====== Passage shown ======

The British government was not receptive at first to Hull's proposals, but the US government began pressing London to start negotiations with Chongqing right away, fearing lest waiting until the war's end will strengthen Chinese public pressures to adopt stiffer positions vis-a-vis the US and British governments. On 3 October 1942, the US government submitted to the British government a draft US-Chinese treaty based on Hull's proposal of 27 August.

The Chinese side first indicated its desire to abolish extraterritoriality in August 1942, in a conversation between Wang Beng-shen, advisor to Chiang Kai-shek on Japanese affairs, and member of the British embassy in Chongqing. The Chinese adviser stated that the Chinese government desired to abolish extra-territorial rights in Shanghai, and was willing to grant some special status to British companies in that city.

As a result of US pressure, the British government agreed in early October 1942 to enter negotiations with the Chinese government on the abrogation of extra-territoriality, and on 9 October the US and British governments officially notified the Chinese government of their initiative to that effect.

Negotiations eventually led to the conclusion of two similar treaties in January 1943 between China and the UK and US respectively agreeing the relinquishment of extra-territorial rights in China.

==Terms of the treaty==
The wording of the treaty was similar to the proposal made by Hull on 27 August 1942, as it remained brief in order to allow for more detailed agreement once the war was over.

- Article 1 stipulated the treaty shall apply to all territories of the British Empire and the Republic of China.
- Article 2 abrogated all international agreements which granted extra-territorial rights in China to any British nationals and companies.
- Article 3 specifically abrogated the Boxer protocol of 7 September 1901 and promised in the future to restore to the Chinese government the control over the Legations Quarter in Beijing (this provision was mainly symbolic, since Beijing was at the time under Japanese occupation).
- Article 4 terminated all British administrations and control in Shanghai, Amoy (Xiamen), Tientsin (Tianjin) and Canton (Guangzhou) (which were under Japanese occupation at the time).
- Article 5 secured the existing rights and titles to real property possessed by British nationals and companies in China, under protection of the Chinese Government subject to Chinese law.
- Article 6 bound the British and Chinese governments to reciprocity in their commercial relations.
- Article 7 regulated the work of diplomatic agents in each country.

====== Supplied data ======

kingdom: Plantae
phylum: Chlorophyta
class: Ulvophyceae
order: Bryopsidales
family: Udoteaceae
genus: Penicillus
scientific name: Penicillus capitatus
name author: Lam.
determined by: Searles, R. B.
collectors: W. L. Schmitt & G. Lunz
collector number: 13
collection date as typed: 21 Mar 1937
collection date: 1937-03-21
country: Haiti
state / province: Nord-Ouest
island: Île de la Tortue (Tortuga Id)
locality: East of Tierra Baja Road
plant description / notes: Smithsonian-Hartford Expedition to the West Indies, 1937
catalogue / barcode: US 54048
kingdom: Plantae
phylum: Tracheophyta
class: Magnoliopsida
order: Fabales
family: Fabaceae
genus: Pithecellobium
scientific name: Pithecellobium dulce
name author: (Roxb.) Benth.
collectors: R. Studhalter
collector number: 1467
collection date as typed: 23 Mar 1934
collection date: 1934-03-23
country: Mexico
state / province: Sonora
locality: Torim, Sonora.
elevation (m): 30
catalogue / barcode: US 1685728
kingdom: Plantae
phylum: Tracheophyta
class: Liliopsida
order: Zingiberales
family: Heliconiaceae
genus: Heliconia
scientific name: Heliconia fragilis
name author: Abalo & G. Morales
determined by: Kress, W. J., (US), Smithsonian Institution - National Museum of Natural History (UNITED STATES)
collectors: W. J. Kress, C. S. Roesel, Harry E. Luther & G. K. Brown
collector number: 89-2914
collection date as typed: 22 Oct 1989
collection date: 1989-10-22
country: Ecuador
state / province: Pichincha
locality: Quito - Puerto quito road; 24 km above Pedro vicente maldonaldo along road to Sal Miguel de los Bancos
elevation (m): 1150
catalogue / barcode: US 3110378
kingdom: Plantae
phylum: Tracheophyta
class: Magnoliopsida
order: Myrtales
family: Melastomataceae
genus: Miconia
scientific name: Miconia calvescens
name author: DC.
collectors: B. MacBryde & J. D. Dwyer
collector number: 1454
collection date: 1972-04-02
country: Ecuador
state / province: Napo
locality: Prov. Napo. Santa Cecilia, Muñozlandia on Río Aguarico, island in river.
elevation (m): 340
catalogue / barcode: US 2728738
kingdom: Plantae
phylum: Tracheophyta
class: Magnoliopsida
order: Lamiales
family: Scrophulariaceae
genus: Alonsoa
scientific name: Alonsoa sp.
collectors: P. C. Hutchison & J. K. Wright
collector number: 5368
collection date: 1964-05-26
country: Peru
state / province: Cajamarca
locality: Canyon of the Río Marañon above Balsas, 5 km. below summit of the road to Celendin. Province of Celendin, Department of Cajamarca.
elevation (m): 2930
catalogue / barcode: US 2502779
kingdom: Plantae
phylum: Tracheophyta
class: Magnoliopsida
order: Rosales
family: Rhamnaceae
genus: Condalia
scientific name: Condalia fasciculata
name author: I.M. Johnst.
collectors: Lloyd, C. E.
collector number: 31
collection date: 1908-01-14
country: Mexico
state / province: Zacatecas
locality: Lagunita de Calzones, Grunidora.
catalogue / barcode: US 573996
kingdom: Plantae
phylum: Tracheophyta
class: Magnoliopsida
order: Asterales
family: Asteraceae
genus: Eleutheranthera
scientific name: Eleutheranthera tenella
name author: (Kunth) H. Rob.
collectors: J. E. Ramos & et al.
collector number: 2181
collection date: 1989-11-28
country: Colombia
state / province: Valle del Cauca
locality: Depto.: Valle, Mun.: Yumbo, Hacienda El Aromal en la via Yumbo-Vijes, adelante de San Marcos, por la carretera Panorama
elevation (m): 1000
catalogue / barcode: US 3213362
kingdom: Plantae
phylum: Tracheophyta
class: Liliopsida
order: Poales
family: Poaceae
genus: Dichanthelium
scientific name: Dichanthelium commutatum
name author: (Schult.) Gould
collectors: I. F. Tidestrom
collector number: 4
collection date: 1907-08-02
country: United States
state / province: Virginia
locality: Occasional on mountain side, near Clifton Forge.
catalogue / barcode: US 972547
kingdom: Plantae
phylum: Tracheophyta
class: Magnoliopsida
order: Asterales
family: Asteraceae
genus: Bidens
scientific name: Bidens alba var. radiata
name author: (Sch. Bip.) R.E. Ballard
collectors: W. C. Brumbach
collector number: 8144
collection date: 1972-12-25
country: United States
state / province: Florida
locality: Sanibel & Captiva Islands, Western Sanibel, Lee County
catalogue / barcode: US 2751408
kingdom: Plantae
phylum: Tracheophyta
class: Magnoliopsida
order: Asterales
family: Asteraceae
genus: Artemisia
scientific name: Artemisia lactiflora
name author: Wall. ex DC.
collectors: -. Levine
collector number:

======

Instructions:
[A] List every city that Article 4 names in the passage on ending extraterritoriality in China.
[B] In the passage on ending extraterritoriality in China, rewrite the part from "Negotiations eventually led" up to and including "war was over.", swapping "brief" for "short".
[C] According to the passage on ending extraterritoriality in China, on what date did the US government submit a draft US-Chinese treaty to the British government?
The records aren't needed for any of this.

Solution list:
[A] Shanghai, Amoy (Xiamen), Tientsin (Tianjin), Canton (Guangzhou)

[B]
Negotiations eventually led to the conclusion of two similar treaties in January 1943 between China and the UK and US respectively agreeing the relinquishment of extra-territorial rights in China.

==Terms of the treaty==
The wording of the treaty was similar to the proposal made by Hull on 27 August 1942, as it remained short in order to allow for more detailed agreement once the war was over.

[C] 3 October 1942